Did you know the United States copied a Russian space plane called the BOR-4 and adapted it in the 1990’s to a manned orbital space plane called the HL 20? On Tuesday, November 8th, I went to the Sierra Nevada Corporation’s (SNC) plant in Livingston, Colorado, accompanied by Carl Ehrlich, the manager of the Rockwell study team who worked on the HL 20 program in the 1990’s. We were guests of Mark Sirangelo, Vice President of SNC Space Systems. He spoke at the International Symposium on Personal and Commercial Spaceflight here in October.
While at SNC we toured the plant, viewed the test hardware for the Dream Chaser and flew the Dream Chaser simulator. The HL 20 design has its origins in the BOR-4 Russian space plane. The BOR-4 was reverse engineered by NASA/Langley in the 1980’s and named the HL 20. The HL 20 is now being adapted by SNC into the Dream Chaser using the original Rockwell structural design concept. The Dream Chaser is a manned orbital space plane and one of two efforts by private industry to launch cargo and crew to the Space Station under NASA’s Commercial Crew Development program (CCDev) program. You can read about Sierra Nevada Corporation’s progress on the Dream Chaser at http://www.spacedev.com/space_exploration.php
The Russian space plane called the BOR-4 was designed because the Russians feared the U.S. intended to use the Shuttle for military purposes including delivery of nuclear weapons. As a response to this threat, the Russians began work on a program to possibly intercept the Shuttle. Note that the BOR-4 should not be confused with the perhaps better known Buran, a near copy of the US Space Shuttle orbiter. The Buran flew only once and it remained the only full sized space shuttle to ever perform an unmanned flight in fully automatic mode. You can watch a video of a Russian flight test of the BOR-4 at http://www.youtube.com/watch?v=HdlaBLomTZ4 The BOR-4 flew 4 times, twice in the Indian Ocean where it was filmed in this video. Decide for yourself where this footage came from.
I was in Colorado for the first technical meeting of the FAA Center of Excellence for Commercial Space Transportation. You may remember, New Mexico State University won the national competition for this Center in August of 2010. As the Administrative Lead, I have the privilege of knowing many of the brilliant designers of space systems, but also have the opportunity to send NMSU students to learn about these companies and present at meeting such as this.

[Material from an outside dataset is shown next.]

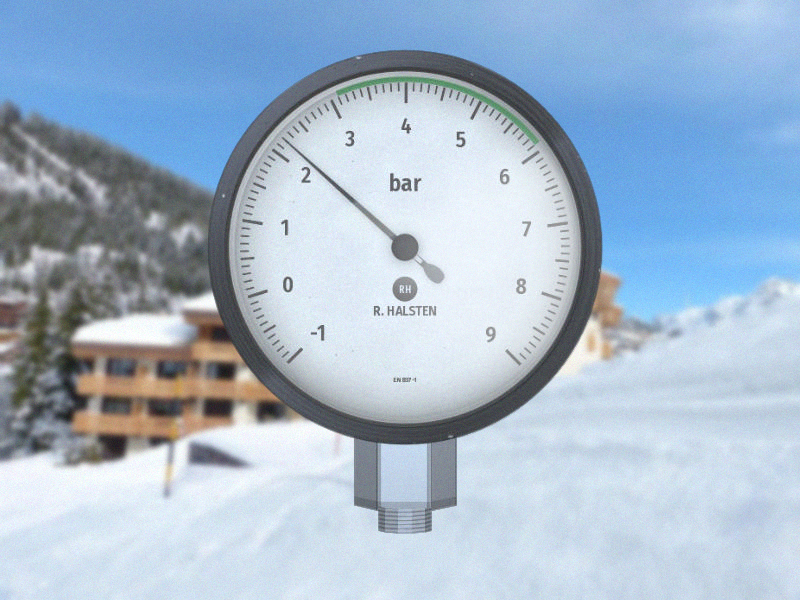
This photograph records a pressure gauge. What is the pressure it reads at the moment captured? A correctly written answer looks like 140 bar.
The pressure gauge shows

After I visited the Sierra Nevada plant, and met with one of my students who now works at SNC, I went to the University of Colorado Bioastronautics Laboratory in Boulder. The university has a model of the HL 20 built by students from North Carolina State University. http://www.youtube.com/watch?v=ReniUfN9GFY.

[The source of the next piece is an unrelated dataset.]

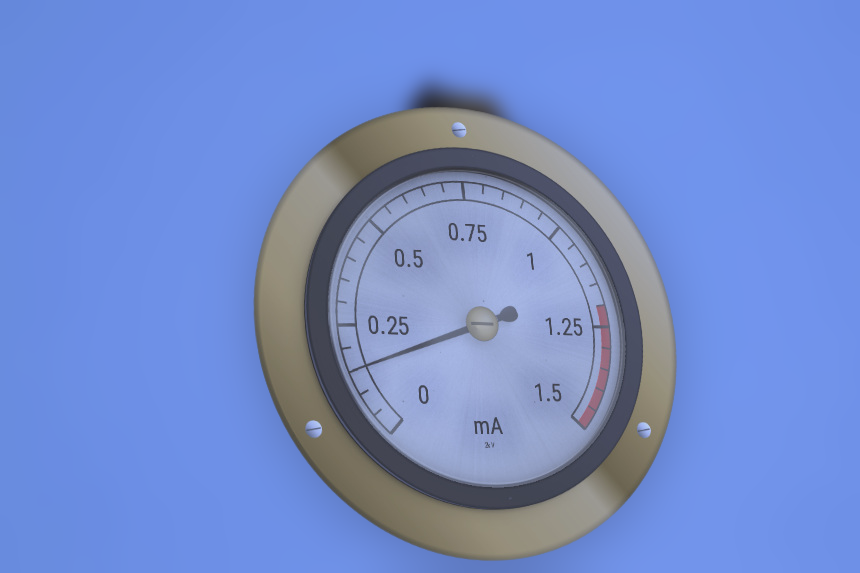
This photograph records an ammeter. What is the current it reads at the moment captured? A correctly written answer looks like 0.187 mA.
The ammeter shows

A cooperative agreement between NASA, North Carolina State University and North Carolina A&T University led to the construction of a full-scale model of the HL-20 PLS for further human factors research, following Rockwell’s original structural design. Students at the universities, with requirements furnished by NASA Langley Research Center’s, and with guidance from university instructors, designed the research model during their spring 1990 semester with construction following during the summer. The research model was eventually moved to UC Boulder where students continue to work on this project in collaboration with SNC.

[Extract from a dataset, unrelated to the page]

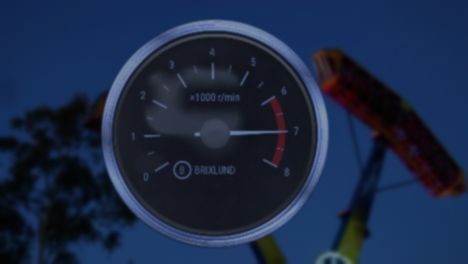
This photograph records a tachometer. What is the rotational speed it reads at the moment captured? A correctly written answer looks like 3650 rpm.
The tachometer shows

The role of students in the space program is a long one. As we build our education programs in the aerospace engineering programs at universities in New Mexico, we will have companies looking to the research capabilities in our universities. Sierra Nevada is using UC Boulder students and faculty to help them gain a competitive advantage. Through my NASA work with the New Mexico Space Grant Consortium, I will soon be entering into a Space Act Agreement with NASA’s Flight Opportunities Office. This agreement will enable us to partner with NASA on research flights from Spaceport America. We have a partner in this Student Launch Program. This is another first for New Mexico. We have a lot to be grateful for as we approach the Thanksgiving holiday.
Colorado has just announced they will be building a spaceport. They like New Mexico, realize there is a great deal of opportunity emerging from test and development programs as we evolve the next generation of space transportation vehicles. Colorado has the second largest space economy in the nation. They are now positioning themselves to surpass Florida as they evolve vehicle testing with the Dream Chaser program.
I can only hope New Mexico continues to take advantage of the asset we have in Spaceport America. Efforts to involve students and research universities in the space industry have benefits to local economies that can only be known if we talk about them.